Preliminary appraisal: In view of the jurisdictional limits, particular consideration should be paid to clinical trials in third countries where the data is submitted in the EU in the framework of the authorisation process of
- Clinical trials; and
- Medicinal products.
Regarding the authorisation process for a clinical trial, this is currently addressed in point 18.104.22.168. of the detailed guidance CT-1, which provides that:
'All studies [submitted in the authorisation process of a clinical trial] should have been conducted in accordance with the principles of Good Clinical Practice (GCP).
To this end, the applicant should submit the following:
- a statement of the GCP compliance of the clinical trials referred to,
- where a clinical trial referred to has been performed in third countries, a reference to the entry of this clinical trial in a public register, if available. Where a clinical trial is not published in a register, this should be explained and justified.'
Regarding the marketing authorisation process of medicines, this is addressed in point 8 of the introduction to the Annex of Directive 2001/83/EC,15 which provides that:
'All clinical trials, conducted within the European Community, must comply with the requirements of Directive 2001/20/EC of the European Parliament and of the Council on the approximation of the laws, regulations and administrative provisions of the Member States relating to the implementation of good clinical practice in the conduct of clinical trials on medicinal products for human use. To be taken into account during the assessment of an application, clinical trials, conducted outside the European Community, which relate to medicinal products intended to be used in the European Community, shall be designed, implemented and reported on what good clinical practice and ethical principles are concerned, on the basis of principles, which are equivalent to the provisions of Directive 2001/20/EC. They shall be carried out in accordance with the ethical principles that are reflected, for example, in the Declaration of Helsinki.'
The Agency is currently assessing various actions in relation to the implementation of this provision.

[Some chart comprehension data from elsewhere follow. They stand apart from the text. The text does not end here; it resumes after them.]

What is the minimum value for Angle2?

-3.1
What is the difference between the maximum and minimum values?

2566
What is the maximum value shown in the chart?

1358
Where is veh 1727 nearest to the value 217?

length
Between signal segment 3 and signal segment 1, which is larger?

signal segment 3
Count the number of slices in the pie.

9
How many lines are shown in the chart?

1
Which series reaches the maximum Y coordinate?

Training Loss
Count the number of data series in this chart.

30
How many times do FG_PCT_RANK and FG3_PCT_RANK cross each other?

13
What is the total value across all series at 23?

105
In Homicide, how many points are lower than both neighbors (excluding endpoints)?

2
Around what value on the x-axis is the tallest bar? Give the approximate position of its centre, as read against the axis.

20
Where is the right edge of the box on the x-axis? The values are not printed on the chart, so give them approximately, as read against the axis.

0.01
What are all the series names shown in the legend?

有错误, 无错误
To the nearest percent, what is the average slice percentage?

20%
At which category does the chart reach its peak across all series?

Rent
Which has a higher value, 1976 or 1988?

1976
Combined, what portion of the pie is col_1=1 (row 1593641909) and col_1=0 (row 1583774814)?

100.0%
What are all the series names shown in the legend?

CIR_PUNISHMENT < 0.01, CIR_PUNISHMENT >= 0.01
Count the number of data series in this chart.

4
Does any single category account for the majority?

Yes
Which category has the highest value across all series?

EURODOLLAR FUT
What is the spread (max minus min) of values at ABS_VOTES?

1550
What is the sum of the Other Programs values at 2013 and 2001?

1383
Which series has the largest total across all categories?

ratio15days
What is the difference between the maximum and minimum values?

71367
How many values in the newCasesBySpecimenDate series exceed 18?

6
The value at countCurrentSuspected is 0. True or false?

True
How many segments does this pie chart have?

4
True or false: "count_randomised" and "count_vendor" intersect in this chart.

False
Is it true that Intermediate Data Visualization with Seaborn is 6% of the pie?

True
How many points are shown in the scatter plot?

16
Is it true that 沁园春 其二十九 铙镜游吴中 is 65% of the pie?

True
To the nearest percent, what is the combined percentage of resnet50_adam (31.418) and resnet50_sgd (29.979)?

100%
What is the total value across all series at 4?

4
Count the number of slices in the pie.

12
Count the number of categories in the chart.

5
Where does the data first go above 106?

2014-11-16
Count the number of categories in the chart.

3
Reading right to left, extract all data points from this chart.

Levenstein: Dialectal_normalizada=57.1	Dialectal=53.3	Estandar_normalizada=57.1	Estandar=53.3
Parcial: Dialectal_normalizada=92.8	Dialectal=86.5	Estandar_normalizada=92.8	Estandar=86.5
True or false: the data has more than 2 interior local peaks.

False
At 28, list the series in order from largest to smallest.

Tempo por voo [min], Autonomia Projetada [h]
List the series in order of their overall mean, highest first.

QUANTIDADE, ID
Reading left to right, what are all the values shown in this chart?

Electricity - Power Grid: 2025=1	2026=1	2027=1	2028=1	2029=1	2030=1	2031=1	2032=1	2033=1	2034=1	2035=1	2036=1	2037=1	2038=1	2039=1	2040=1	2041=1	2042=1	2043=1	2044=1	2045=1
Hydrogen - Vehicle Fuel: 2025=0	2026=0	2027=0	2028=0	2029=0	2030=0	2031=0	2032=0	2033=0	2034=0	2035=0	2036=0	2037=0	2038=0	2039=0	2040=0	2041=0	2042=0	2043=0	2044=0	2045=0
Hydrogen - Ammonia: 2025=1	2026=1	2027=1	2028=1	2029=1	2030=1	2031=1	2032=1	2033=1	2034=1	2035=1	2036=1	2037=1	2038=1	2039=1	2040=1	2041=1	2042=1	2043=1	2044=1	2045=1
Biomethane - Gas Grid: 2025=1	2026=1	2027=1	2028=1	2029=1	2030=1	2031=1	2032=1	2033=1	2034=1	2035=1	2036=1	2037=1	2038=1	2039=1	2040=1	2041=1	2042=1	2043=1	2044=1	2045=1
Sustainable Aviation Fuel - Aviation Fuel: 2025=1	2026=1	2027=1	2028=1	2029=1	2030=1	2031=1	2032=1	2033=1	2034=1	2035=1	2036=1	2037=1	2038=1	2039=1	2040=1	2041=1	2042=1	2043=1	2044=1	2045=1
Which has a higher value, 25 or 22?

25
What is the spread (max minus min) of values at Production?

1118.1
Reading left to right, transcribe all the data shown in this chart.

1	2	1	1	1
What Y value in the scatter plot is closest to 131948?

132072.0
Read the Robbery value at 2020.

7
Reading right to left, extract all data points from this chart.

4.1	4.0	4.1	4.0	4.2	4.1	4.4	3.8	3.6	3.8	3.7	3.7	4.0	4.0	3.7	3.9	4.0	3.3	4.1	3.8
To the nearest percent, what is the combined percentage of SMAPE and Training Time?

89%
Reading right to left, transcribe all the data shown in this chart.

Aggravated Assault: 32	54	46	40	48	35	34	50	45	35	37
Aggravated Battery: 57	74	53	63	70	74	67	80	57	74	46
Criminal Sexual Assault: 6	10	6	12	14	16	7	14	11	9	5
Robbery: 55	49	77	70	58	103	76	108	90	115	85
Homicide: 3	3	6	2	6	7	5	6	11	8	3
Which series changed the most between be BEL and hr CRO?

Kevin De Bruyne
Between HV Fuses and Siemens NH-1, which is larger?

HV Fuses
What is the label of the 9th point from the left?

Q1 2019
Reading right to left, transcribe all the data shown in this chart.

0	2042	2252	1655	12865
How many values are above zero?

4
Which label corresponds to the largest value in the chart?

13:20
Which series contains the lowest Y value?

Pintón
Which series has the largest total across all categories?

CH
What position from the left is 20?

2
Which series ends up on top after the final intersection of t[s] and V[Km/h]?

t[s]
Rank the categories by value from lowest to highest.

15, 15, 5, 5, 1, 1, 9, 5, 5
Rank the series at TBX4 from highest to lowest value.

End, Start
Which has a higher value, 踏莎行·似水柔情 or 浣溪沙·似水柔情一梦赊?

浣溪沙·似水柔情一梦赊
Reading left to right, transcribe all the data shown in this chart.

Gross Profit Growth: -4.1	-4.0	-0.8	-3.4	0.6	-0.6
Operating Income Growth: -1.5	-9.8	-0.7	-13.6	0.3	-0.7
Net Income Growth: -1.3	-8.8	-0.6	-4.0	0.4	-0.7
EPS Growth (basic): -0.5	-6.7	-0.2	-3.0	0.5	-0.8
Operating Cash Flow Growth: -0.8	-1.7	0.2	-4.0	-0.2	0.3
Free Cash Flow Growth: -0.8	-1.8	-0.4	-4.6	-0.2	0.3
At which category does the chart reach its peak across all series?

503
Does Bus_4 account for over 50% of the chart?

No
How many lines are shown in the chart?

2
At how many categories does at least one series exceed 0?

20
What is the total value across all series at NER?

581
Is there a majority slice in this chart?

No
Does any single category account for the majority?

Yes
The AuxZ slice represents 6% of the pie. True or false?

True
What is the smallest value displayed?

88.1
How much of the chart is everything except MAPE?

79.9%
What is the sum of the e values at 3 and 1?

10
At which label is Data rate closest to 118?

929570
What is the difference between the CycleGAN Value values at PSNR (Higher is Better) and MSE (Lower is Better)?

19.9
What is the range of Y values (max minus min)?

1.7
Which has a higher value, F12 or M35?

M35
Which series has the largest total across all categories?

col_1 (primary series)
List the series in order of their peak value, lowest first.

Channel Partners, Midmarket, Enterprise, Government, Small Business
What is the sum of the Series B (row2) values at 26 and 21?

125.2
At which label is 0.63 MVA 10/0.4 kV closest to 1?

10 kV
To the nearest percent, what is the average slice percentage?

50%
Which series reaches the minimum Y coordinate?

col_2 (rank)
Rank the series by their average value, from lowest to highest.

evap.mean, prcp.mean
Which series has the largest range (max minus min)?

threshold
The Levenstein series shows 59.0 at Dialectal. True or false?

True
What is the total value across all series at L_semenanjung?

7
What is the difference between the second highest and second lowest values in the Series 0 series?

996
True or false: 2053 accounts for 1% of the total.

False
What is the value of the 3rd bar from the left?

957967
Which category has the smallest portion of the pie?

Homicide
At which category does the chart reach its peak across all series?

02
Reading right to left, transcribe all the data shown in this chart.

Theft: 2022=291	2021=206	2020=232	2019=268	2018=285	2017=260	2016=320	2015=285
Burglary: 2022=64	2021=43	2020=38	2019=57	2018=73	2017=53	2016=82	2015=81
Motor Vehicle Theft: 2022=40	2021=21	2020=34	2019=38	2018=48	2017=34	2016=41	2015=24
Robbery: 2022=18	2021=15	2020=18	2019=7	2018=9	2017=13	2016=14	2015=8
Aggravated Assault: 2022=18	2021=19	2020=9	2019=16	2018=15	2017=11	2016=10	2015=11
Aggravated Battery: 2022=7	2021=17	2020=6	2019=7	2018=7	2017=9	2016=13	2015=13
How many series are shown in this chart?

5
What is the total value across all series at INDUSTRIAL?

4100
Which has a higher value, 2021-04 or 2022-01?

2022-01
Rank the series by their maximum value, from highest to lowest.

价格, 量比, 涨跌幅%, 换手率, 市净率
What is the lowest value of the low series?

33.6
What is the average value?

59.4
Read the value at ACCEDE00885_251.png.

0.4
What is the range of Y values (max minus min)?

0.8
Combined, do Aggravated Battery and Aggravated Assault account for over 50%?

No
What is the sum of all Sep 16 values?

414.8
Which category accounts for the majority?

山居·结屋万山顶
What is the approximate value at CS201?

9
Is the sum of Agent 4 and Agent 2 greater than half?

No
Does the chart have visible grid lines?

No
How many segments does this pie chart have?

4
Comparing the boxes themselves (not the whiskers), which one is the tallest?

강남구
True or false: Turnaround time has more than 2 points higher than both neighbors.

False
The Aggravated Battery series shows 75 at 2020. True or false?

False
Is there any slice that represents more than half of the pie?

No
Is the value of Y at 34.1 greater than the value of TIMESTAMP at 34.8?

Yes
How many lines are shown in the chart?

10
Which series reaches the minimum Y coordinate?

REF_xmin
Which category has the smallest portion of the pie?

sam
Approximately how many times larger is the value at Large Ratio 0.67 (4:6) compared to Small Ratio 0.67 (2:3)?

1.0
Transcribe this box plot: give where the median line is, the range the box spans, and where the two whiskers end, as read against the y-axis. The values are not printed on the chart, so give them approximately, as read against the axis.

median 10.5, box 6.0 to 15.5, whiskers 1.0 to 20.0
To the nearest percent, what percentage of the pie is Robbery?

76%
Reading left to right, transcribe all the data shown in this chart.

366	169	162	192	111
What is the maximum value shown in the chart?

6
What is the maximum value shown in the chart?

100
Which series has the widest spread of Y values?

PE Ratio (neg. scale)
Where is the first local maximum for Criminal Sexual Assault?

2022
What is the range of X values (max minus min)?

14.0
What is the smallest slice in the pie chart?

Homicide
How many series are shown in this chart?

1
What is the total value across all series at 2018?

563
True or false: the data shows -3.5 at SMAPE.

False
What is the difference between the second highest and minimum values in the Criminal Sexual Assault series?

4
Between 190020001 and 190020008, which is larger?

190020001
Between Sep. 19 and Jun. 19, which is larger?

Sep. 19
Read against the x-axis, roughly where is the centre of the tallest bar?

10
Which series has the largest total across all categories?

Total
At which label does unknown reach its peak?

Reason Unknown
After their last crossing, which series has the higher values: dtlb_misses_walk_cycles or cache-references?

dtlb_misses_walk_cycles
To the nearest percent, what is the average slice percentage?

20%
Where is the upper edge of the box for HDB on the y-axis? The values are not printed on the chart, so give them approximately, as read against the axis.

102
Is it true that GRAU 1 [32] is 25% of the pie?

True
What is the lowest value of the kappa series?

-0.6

Both provisions, as well as implementation work could be further supported and supplemented through the following:
- Codifying, in the revised legislative framework, the provision in point 22.214.171.124. of the detailed guidance CT-1 (see point above); and
- Further supporting capacity building in third countries where the regulatoryframework for clinical trials, including its enforcement is weak.
In addition, in order to increase transparency of clinical trials performed in third countries the legislation could provide that the results of these clinical trials are only accepted in the context of a marketing authorisation process in the EU if the trial had been registered in the EU clinical trials database EudraCT and thus be published via the public EU-database EudraPharm.
Consultation item no. 17: Do you agree with this appraisal? Please comment.
4. FIGURES AND DATA
The concepts discussed above are based on the figures collected by DG SANCO during the impact assessment exercise. These figures are annexed to this paper. It is crucial that these figures are checked and complemented by stakeholders where possible and necessary.
Consultation item no. 18: Do you have any comments or additional quantifiable information apart from that set out in the annex to this document? If so, you are invited to submit them as part of this consultation exercise.